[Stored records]
* * * * *

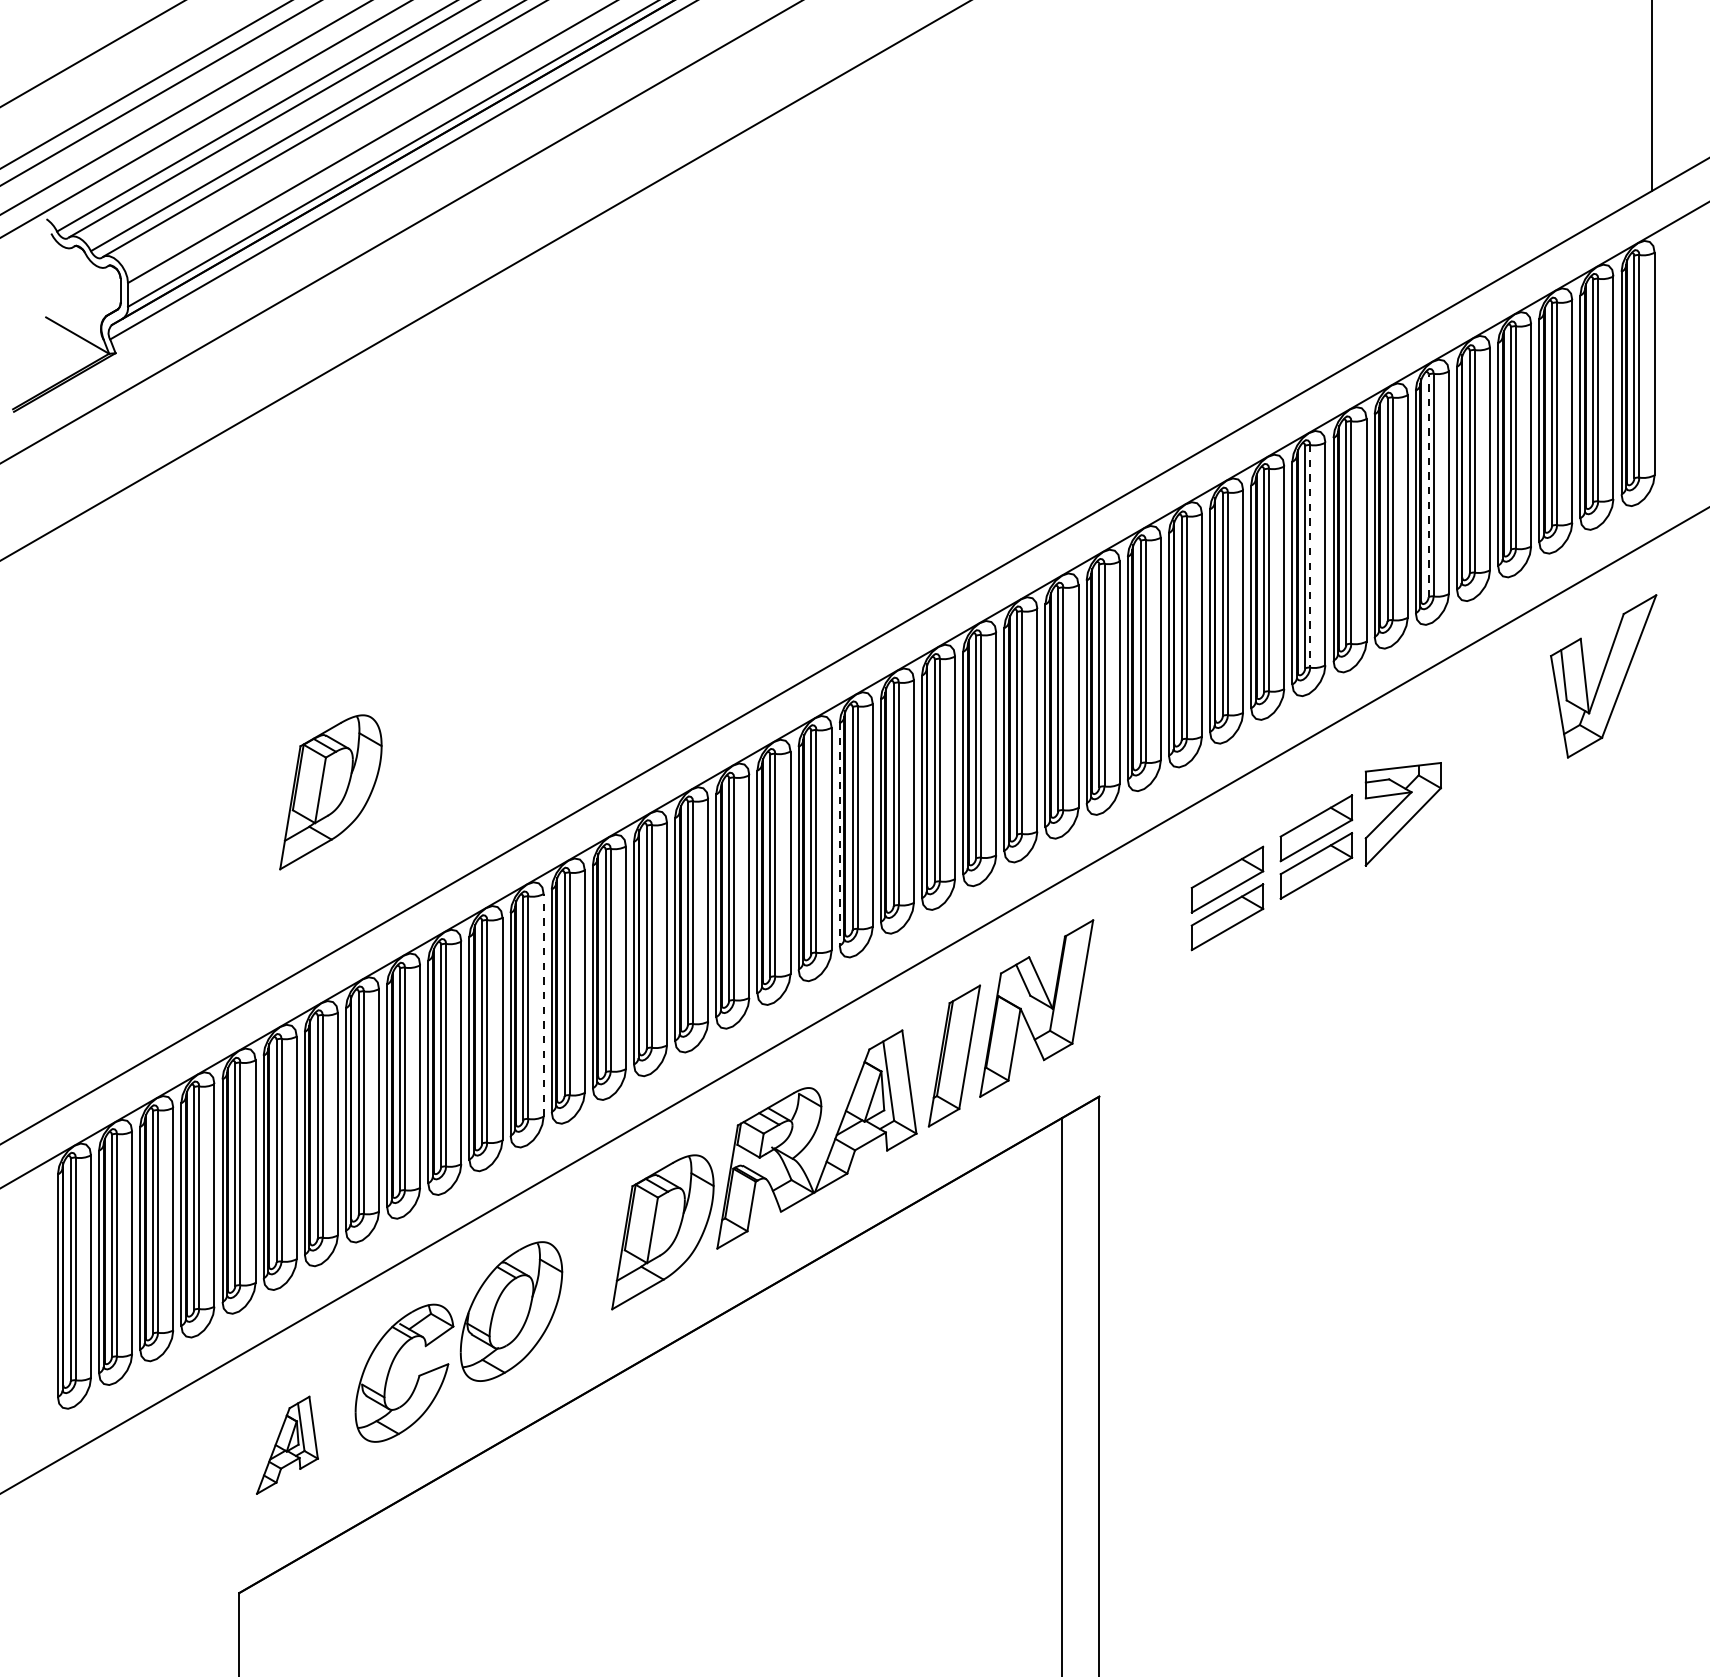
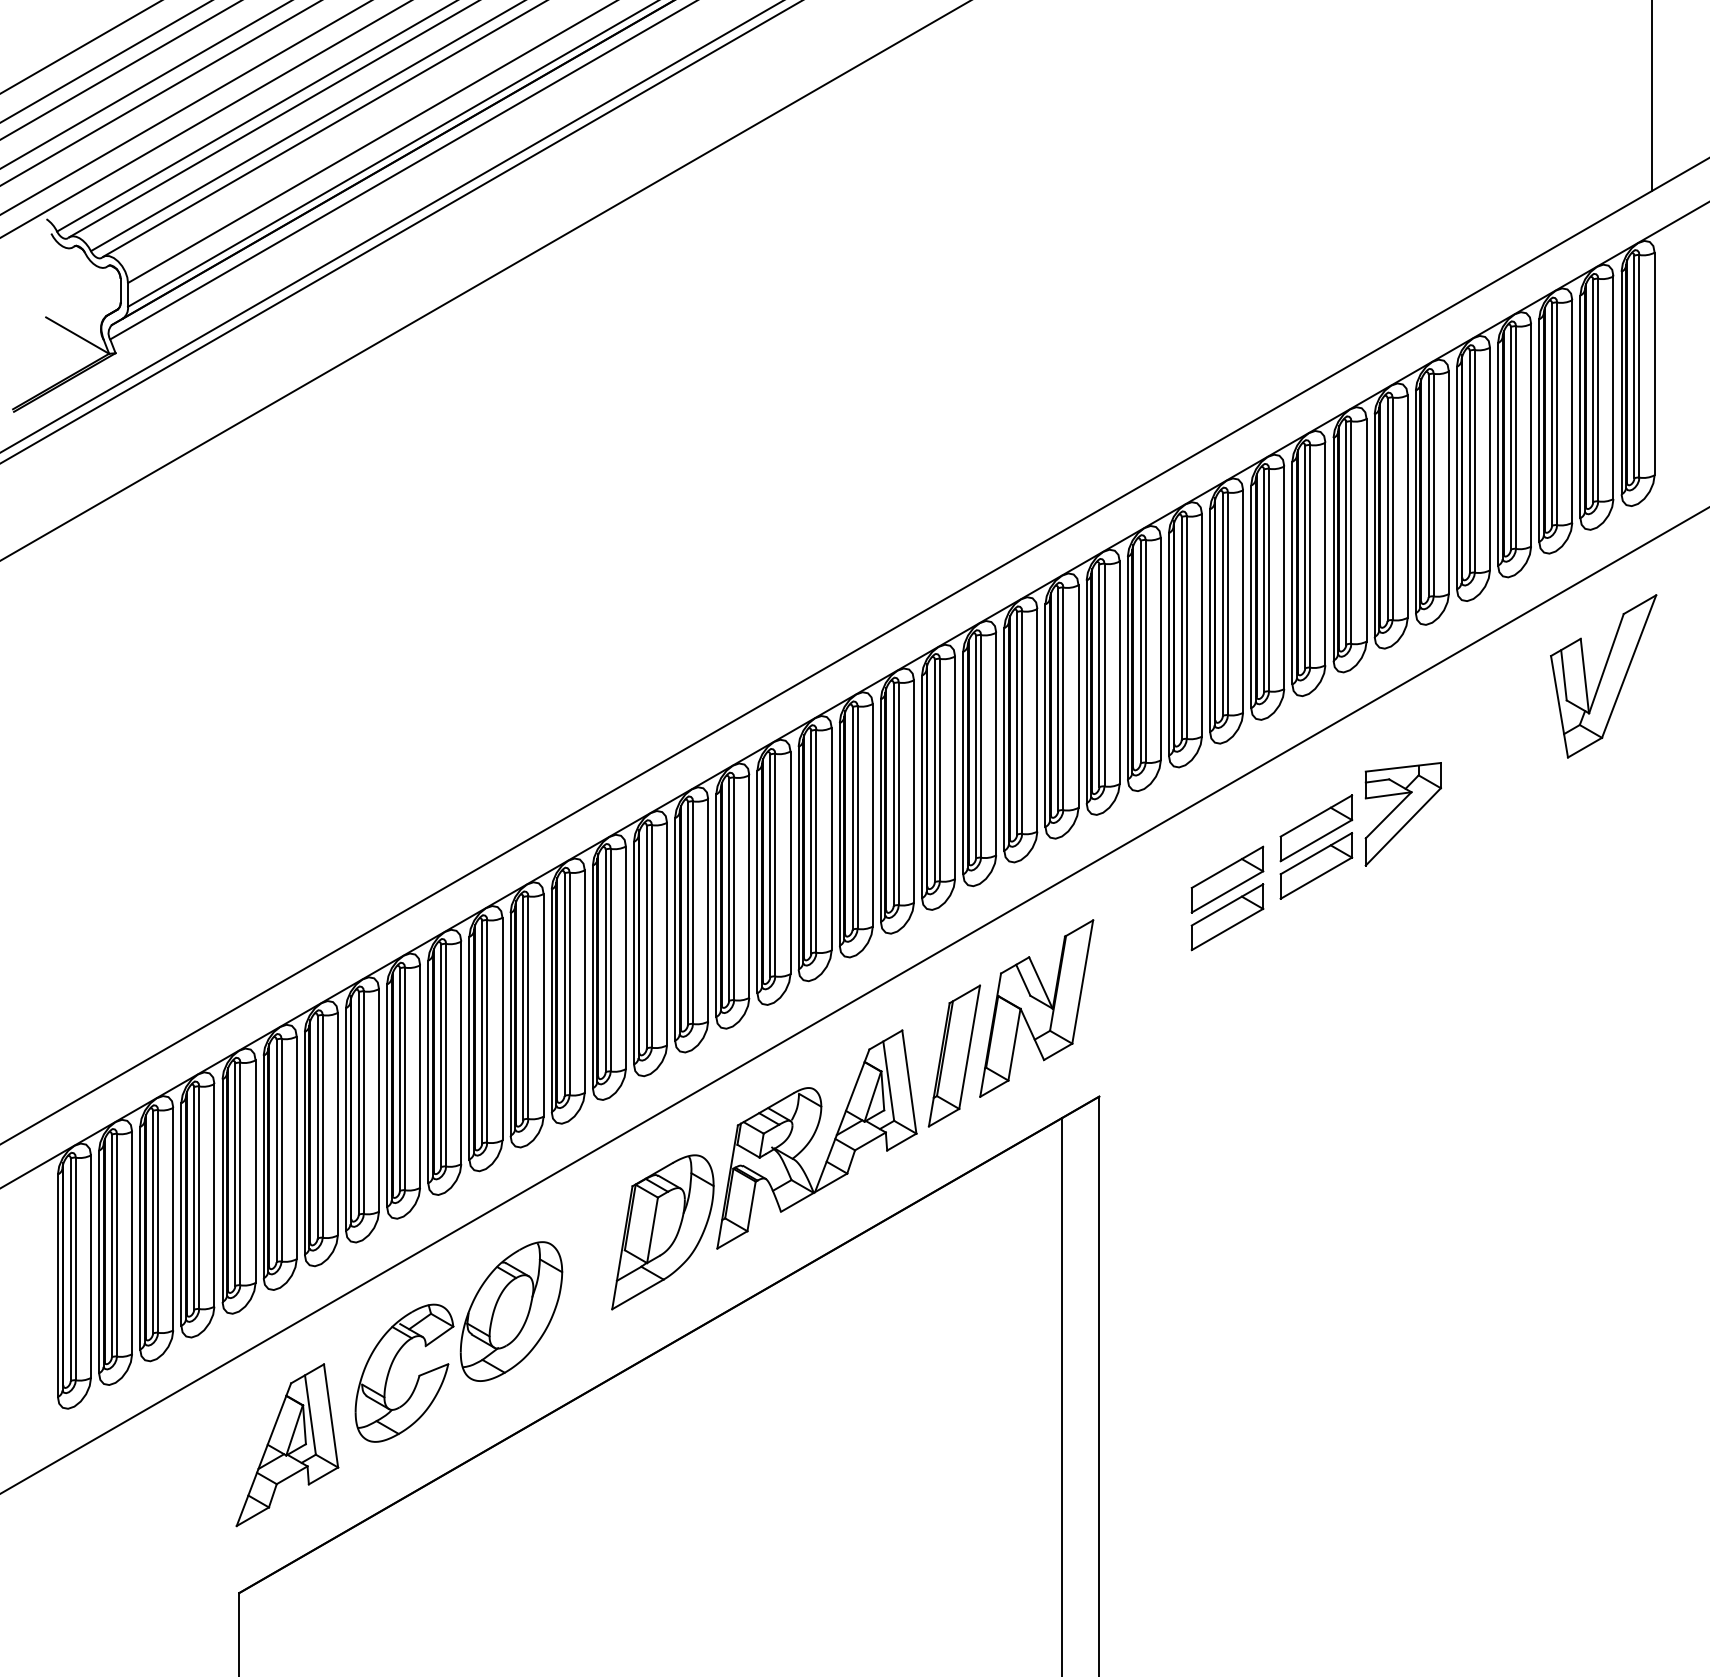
line at (92, 53) position: (92, 53) -> (80, 47)
line at (105, 61): none -> present
line at (120, 70): none -> present
line at (391, 226): none -> present
line at (1428, 485): dashed -> solid
line at (1310, 556): dashed -> solid
part at (330, 792): present -> none
line at (839, 834): dashed -> solid
line at (543, 1004): dashed -> solid
part at (287, 1444) size: 63x100 px -> 105x165 px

* * * * *

Rewrite the lines of all the rows, renaming "dashed" to "broken" wherever it appears and keeping everything else the same. Leave the pictures out.

PROBLEM SOLUTION
line at (92, 53) position: (92, 53) -> (80, 47)
line at (105, 61): none -> present
line at (120, 70): none -> present
line at (391, 226): none -> present
line at (1428, 485): broken -> solid
line at (1310, 556): broken -> solid
part at (330, 792): present -> none
line at (839, 834): broken -> solid
line at (543, 1004): broken -> solid
part at (287, 1444) size: 63x100 px -> 105x165 px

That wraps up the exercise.